Em todo o mundo, a pandemia de COVID-19 aumentou ainda mais o interesse em morcegos, repositórios de vírus que, se teme, tenham potencial do chamado spillover, processo pelo qual o micróbio se adapta de um hospedeiro a outro – do morcego para um intermediário, e desse para o homem.
“Existe uma lacuna de conhecimento no Brasil sobre morcegos e vírus. Aqui, as pesquisas concentram-se sobre o vírus da raiva, pelo potencial que tem de infectar animais, impactando a pecuária”, diz o doutorando do Programa de Pós-Graduação em Ecologia da UnB.
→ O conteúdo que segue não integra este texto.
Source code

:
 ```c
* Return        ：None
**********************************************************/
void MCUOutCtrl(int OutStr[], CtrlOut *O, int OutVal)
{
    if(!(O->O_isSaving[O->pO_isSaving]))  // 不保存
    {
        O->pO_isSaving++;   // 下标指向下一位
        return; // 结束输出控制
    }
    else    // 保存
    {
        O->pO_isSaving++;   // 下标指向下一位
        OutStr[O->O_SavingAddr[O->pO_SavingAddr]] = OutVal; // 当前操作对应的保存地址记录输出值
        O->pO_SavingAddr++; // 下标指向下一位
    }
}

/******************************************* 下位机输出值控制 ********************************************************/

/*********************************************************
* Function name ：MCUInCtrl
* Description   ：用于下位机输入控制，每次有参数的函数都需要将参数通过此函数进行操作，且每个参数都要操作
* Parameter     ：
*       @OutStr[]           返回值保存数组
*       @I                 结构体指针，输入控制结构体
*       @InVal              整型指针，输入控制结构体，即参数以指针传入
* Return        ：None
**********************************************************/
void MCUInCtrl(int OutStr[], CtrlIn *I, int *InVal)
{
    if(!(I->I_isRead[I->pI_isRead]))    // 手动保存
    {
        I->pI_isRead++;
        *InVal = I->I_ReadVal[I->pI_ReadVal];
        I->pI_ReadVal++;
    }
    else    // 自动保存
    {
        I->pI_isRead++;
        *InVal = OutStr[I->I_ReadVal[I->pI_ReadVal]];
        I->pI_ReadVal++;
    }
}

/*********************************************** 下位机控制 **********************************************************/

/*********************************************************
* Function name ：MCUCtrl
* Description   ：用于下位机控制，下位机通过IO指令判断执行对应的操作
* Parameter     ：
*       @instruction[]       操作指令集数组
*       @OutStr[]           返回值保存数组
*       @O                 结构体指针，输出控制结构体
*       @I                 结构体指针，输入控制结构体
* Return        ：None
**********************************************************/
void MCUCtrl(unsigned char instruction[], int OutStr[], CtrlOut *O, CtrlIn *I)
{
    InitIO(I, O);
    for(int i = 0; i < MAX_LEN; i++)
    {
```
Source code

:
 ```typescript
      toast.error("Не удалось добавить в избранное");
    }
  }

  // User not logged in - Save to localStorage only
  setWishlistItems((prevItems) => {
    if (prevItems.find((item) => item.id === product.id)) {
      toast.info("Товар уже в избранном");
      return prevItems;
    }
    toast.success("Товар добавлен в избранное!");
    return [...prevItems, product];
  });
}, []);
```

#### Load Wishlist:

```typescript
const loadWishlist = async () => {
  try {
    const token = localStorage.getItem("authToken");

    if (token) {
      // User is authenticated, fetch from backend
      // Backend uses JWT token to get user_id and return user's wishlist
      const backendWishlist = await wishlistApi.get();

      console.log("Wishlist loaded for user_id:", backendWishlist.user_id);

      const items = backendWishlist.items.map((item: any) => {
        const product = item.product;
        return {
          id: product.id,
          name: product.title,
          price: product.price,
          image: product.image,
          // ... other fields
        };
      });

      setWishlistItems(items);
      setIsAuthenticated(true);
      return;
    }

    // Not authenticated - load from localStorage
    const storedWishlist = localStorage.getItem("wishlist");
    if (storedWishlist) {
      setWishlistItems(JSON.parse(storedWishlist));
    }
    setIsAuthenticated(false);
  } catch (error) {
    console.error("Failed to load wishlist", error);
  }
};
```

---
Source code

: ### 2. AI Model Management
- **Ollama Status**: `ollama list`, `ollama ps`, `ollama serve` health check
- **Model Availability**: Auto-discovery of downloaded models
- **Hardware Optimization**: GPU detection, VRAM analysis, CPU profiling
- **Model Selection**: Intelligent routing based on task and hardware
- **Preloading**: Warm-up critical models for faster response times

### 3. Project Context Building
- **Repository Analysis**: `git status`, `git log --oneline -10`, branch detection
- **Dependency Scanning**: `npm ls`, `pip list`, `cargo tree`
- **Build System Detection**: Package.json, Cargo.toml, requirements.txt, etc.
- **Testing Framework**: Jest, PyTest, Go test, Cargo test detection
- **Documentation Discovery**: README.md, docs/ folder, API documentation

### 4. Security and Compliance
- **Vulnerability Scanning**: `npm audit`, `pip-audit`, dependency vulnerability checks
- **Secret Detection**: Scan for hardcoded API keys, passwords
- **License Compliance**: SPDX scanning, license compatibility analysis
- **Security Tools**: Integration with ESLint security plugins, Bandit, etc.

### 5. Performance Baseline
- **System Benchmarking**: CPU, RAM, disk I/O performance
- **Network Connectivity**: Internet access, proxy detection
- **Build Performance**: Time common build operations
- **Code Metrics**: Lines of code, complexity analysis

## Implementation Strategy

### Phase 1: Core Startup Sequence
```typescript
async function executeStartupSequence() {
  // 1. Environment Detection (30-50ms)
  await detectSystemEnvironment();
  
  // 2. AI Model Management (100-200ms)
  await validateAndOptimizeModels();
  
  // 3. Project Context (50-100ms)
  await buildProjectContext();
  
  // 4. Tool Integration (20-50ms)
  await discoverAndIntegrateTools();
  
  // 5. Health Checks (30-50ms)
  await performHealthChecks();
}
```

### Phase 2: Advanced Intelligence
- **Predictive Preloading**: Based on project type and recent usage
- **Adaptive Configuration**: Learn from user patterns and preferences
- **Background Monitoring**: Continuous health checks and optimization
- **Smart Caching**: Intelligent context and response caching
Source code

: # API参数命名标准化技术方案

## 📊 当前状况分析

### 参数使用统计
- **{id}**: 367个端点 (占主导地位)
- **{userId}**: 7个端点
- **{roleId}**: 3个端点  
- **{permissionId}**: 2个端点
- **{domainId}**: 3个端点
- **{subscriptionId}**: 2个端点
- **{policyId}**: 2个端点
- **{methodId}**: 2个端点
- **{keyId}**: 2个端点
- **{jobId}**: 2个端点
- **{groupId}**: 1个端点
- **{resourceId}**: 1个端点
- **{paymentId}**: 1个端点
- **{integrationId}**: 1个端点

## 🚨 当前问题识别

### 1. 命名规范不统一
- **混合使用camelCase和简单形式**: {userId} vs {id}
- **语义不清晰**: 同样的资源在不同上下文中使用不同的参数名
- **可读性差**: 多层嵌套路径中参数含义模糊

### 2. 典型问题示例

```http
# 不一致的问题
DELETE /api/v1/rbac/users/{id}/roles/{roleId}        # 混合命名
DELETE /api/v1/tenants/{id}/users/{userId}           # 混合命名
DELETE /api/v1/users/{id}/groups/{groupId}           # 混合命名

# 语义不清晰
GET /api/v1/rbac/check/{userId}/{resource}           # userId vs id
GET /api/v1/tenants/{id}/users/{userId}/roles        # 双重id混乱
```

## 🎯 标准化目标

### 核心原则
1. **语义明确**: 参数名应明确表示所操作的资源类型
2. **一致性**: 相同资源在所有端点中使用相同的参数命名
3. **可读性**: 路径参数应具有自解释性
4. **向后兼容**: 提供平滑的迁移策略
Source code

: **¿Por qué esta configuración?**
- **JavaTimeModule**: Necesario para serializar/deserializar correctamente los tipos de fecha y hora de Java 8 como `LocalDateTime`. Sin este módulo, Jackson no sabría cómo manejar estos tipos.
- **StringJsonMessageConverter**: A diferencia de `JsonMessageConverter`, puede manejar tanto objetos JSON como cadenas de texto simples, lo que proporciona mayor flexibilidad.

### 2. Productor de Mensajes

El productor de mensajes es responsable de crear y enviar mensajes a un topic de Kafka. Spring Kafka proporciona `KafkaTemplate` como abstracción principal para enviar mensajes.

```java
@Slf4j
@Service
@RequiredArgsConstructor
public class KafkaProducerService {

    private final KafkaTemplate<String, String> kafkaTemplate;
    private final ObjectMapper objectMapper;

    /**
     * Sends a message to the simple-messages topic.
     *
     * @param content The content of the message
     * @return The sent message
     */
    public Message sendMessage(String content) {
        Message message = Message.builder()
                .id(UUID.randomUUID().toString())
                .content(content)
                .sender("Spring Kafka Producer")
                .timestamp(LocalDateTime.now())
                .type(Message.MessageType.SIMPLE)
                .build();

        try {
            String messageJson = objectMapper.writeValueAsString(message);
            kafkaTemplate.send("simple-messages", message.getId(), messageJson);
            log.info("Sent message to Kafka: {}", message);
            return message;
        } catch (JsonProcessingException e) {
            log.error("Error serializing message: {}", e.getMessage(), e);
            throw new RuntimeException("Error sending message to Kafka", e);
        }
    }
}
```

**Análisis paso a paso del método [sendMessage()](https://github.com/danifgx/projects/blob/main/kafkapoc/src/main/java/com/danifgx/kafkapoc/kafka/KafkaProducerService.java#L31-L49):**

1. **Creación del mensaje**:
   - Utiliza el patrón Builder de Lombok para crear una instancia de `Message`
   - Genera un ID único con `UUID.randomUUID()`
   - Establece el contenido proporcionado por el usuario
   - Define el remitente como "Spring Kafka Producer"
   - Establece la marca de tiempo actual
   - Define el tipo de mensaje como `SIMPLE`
Estima-se em 1,4 mil o número de espécies de morcegos no mundo, 181 das quais no Brasil. Dessas, ao menos 103 ocorrem no Cerrado. Mudanças climáticas e desmatamento provocaram em partes do mundo novas distribuições de populações antes restritas a determinadas áreas. Em alguns casos, o resultado foi uma maior proximidade com o homem, o que gerou um alerta na comunidade científica global pelo risco de spillover e de potenciais pandemias.
O trabalho de Rocha, pioneiro no Brasil, ajudará a conhecer que vírus hospedam morcegos no lado de cá do Equador. Hoje, a maior parte dos estudos concentra-se na Ásia, onde, em algumas localidades, morcegos são consumidos como iguaria – aqui, conta o pesquisador, há registros, porém são raros.
“Além do viés sanitário, meu estudo também tem uma preocupação ecológica. A estratégia de eliminar morcegos indistintamente, como a implosão de cavernas, pode impactar espécies de morcegos ameaçadas fundamentais, por exemplo, para a polinização”, diz Rocha.
O pesquisador realizará o trabalho de campo em cavernas do Distrito Federal.